━━ Material provided

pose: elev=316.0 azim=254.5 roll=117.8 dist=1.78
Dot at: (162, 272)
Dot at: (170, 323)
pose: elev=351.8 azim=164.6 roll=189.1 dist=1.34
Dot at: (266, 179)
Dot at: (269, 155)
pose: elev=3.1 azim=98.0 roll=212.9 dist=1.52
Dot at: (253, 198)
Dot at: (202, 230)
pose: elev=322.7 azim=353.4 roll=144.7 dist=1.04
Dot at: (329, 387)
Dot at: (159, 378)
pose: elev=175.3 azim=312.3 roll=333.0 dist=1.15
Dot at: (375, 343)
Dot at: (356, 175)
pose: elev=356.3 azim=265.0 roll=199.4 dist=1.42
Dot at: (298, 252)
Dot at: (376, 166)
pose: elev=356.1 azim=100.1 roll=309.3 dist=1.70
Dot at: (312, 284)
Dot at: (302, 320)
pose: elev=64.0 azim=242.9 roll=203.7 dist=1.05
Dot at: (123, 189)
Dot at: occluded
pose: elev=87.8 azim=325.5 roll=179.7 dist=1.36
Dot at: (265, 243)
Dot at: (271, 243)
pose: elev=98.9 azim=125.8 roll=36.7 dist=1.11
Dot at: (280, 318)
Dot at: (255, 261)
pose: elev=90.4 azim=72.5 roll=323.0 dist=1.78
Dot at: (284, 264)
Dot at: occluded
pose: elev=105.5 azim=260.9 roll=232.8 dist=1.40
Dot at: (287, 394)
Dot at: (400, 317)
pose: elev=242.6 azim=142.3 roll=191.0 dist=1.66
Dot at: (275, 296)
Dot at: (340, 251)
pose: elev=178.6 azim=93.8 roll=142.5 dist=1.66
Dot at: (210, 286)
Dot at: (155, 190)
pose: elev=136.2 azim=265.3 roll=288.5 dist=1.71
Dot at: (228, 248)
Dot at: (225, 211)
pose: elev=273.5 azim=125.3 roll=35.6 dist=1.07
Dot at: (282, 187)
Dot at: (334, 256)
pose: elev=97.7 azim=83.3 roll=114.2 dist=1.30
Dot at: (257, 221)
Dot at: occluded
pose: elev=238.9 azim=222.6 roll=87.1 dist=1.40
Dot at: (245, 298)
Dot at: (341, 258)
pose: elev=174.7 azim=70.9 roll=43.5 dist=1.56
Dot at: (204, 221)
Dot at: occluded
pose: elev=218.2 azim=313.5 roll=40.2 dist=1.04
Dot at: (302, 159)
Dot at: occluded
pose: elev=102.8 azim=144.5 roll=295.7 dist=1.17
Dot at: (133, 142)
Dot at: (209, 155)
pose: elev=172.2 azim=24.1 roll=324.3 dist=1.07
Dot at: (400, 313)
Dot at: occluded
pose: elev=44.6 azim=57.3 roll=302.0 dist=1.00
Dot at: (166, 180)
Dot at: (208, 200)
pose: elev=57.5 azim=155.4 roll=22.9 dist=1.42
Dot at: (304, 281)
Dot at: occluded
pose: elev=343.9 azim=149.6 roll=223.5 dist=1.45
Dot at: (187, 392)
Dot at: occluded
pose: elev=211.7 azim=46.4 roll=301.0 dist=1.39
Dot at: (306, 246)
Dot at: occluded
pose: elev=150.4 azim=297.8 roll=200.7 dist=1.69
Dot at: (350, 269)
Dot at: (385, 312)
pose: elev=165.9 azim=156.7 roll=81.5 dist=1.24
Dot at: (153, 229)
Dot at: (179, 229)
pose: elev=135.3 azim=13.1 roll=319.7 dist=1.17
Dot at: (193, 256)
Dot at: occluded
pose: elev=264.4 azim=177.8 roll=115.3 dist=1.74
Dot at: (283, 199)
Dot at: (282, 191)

━━━━

Duplicate the lines above, from the very first one through the line containing "Dot at: (202, 230)", inclusive.

▶ Exercise output:
pose: elev=316.0 azim=254.5 roll=117.8 dist=1.78
Dot at: (162, 272)
Dot at: (170, 323)
pose: elev=351.8 azim=164.6 roll=189.1 dist=1.34
Dot at: (266, 179)
Dot at: (269, 155)
pose: elev=3.1 azim=98.0 roll=212.9 dist=1.52
Dot at: (253, 198)
Dot at: (202, 230)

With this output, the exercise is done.